All lines below between the line with "Google Fitbit Air" and the line with "2、起动电流小且恒定，对电网无冲击。起动电流小于额定电流的1.3", including both, must be copied exactly, and the pictures must be omitted.

[[ SOURCE DATA open ]]

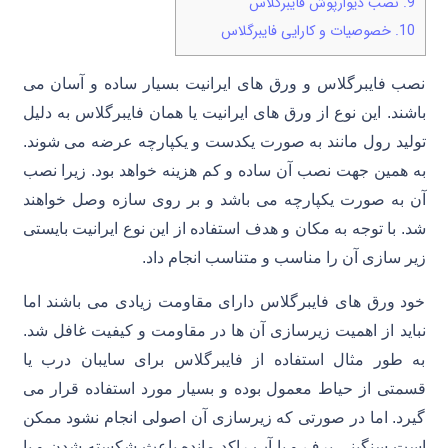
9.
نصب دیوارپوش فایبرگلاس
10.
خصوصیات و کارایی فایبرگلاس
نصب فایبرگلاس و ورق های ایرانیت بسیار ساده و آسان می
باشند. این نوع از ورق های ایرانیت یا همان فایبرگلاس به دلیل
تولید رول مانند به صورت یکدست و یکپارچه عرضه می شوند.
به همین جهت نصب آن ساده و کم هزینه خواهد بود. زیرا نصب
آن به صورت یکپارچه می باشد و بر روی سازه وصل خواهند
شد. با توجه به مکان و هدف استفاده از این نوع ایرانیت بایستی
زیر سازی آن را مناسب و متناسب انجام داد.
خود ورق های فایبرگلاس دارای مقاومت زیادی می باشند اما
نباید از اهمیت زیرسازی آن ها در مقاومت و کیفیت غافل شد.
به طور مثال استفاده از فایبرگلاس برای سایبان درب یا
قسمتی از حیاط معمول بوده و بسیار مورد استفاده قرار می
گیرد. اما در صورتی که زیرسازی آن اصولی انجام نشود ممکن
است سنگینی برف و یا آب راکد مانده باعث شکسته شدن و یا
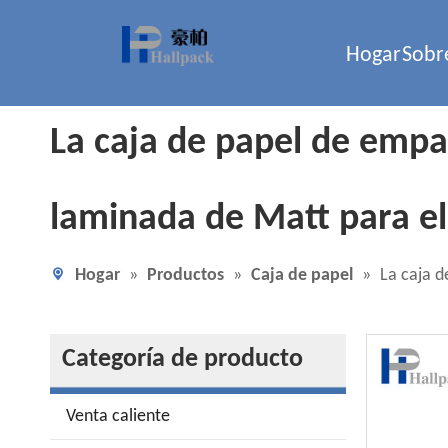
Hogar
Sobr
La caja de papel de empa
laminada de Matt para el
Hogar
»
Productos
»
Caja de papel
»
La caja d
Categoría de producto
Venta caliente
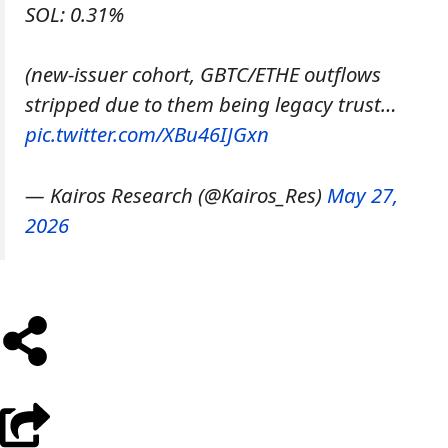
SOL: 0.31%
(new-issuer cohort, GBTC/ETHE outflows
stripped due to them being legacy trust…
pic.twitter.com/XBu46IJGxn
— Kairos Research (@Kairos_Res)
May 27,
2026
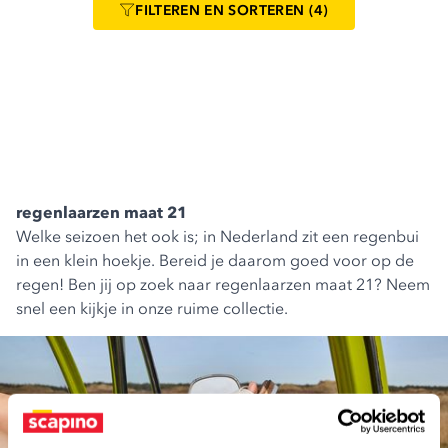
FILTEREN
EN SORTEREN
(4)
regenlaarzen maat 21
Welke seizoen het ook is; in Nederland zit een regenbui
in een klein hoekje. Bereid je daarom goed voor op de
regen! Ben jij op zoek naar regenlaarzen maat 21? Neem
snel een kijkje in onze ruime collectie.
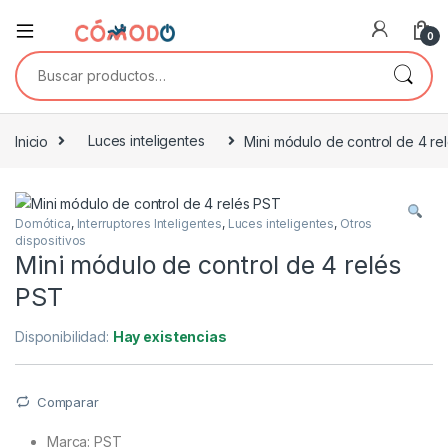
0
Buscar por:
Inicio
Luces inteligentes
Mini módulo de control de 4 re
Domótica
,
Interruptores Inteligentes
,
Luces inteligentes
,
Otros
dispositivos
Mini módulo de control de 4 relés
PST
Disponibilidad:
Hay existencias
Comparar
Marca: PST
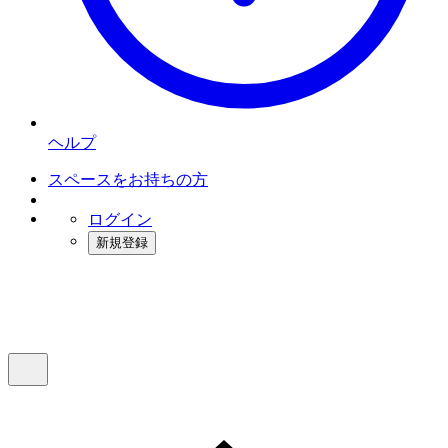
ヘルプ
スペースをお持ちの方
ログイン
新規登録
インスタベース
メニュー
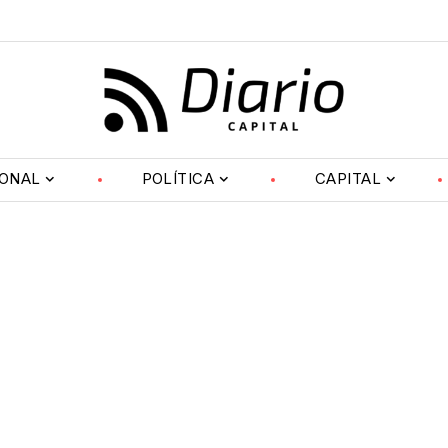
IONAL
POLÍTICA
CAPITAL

[[ SOURCE DATA closed ]]
[[ SOURCE DATA open ]]

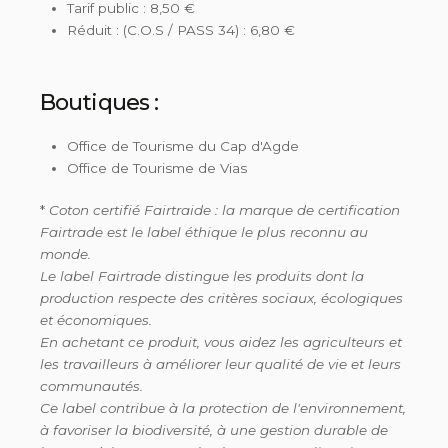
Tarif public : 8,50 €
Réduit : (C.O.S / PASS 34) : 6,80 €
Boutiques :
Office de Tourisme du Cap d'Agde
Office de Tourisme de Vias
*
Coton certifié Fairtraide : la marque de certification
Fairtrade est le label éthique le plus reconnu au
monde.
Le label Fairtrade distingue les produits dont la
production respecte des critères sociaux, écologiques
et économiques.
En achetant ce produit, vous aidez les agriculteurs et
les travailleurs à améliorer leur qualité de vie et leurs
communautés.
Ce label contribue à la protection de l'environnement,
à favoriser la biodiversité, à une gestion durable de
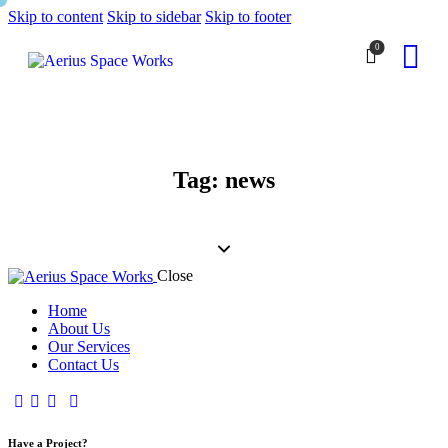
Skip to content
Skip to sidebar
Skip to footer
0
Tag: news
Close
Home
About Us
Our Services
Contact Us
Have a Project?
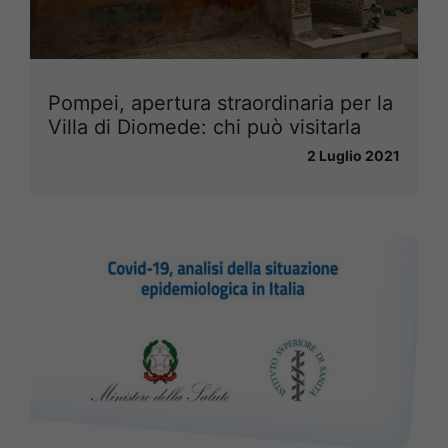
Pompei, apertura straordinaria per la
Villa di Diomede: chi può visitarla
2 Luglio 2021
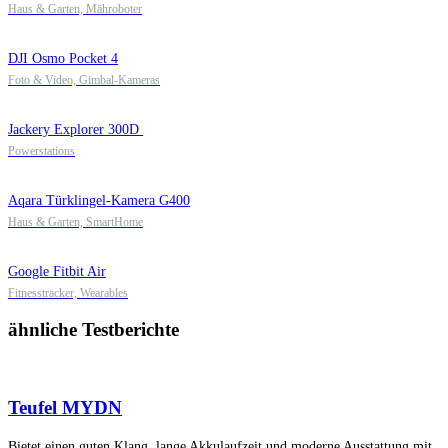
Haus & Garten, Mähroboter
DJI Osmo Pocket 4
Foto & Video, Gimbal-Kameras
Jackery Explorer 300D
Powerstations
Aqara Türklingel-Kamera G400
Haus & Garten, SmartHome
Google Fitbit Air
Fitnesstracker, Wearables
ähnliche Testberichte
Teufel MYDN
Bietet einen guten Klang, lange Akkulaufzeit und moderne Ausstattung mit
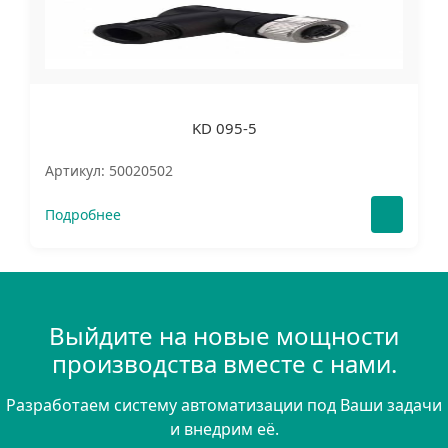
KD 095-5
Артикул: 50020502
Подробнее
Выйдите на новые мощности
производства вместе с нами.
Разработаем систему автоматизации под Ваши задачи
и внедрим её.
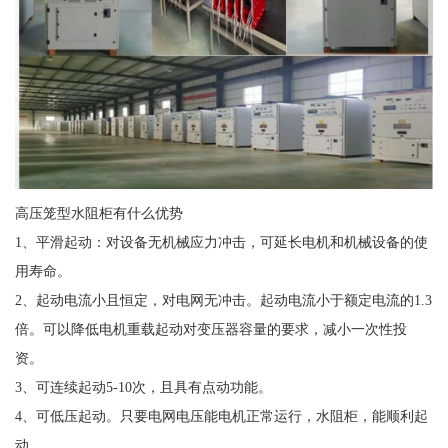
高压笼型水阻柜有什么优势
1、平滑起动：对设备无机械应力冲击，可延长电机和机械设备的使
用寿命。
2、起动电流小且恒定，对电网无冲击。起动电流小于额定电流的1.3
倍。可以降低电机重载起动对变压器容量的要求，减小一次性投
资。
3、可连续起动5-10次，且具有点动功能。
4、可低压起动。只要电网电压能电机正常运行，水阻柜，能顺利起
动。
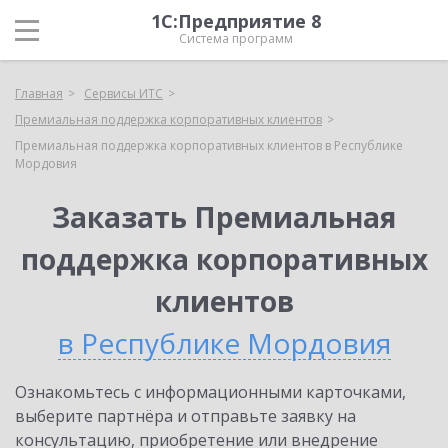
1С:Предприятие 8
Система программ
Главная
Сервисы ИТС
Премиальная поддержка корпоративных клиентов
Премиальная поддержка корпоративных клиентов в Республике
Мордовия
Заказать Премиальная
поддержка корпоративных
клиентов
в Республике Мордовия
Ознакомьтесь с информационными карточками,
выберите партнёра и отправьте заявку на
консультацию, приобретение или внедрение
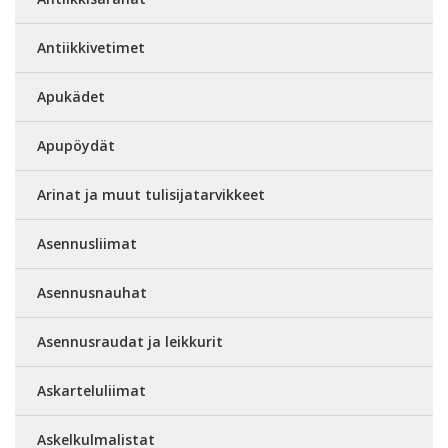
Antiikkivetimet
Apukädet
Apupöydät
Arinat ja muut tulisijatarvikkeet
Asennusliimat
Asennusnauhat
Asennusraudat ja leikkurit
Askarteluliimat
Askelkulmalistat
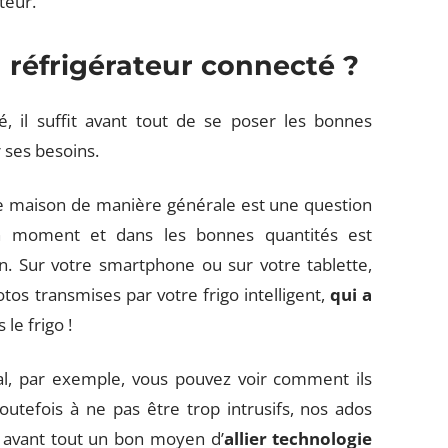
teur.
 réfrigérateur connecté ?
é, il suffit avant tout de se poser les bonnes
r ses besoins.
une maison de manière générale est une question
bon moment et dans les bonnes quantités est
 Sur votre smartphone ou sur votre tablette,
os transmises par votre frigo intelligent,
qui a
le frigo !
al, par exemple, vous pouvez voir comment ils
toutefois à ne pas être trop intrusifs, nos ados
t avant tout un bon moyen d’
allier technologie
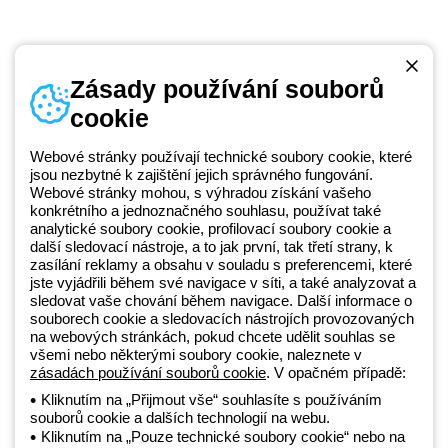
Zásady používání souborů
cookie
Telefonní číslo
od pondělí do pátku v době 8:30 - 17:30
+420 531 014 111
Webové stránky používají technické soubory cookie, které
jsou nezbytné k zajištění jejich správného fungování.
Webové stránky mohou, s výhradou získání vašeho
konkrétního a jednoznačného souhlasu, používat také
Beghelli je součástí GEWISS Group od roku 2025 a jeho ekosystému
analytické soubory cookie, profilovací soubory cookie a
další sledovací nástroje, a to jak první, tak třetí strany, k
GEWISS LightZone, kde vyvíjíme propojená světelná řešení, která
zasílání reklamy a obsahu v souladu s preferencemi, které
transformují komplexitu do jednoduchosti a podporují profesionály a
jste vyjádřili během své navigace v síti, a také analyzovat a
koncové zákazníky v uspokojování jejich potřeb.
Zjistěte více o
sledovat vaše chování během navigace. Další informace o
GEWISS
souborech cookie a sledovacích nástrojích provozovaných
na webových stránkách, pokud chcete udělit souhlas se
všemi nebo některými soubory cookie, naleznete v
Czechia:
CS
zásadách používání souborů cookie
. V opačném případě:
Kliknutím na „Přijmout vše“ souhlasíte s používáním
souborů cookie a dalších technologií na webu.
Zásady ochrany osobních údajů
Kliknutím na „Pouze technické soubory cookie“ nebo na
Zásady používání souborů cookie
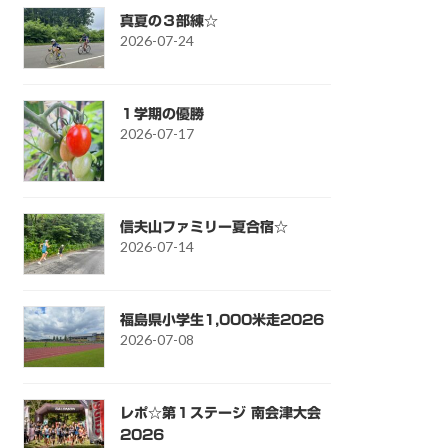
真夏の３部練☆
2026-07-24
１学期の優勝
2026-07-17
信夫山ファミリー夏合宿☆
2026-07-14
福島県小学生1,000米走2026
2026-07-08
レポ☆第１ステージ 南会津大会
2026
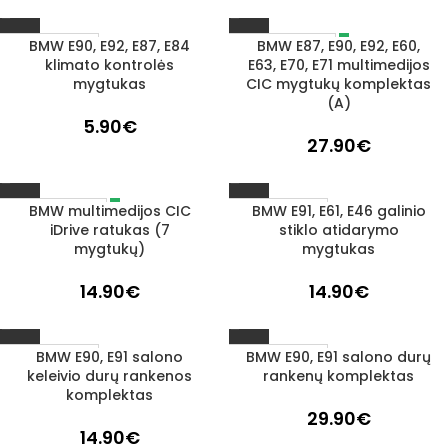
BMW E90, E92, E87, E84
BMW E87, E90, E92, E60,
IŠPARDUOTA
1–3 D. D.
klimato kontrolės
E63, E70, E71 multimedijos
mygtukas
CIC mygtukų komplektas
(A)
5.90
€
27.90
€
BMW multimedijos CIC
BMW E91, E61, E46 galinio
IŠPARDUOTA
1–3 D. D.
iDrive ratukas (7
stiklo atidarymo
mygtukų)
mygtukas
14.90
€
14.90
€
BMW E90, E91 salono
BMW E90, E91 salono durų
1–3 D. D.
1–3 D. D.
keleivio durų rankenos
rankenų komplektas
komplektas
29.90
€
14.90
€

[[ SOURCE DATA closed ]]

■ **RESPONSE TO THIS EXERCISE**
Google Fitbit Air
Fitnesstracker, Wearables
ähnliche Testberichte
Teufel MYDN
Bietet einen guten Klang, lange Akkulaufzeit und moderne Ausstattung mit
KD 095-5
Артикул: 50020502
Подробнее
Выйдите на новые мощности
производства вместе с нами.
Разработаем систему автоматизации под Ваши задачи
и внедрим её.
高压笼型水阻柜有什么优势
1、平滑起动：对设备无机械应力冲击，可延长电机和机械设备的使
用寿命。
2、起动电流小且恒定，对电网无冲击。起动电流小于额定电流的1.3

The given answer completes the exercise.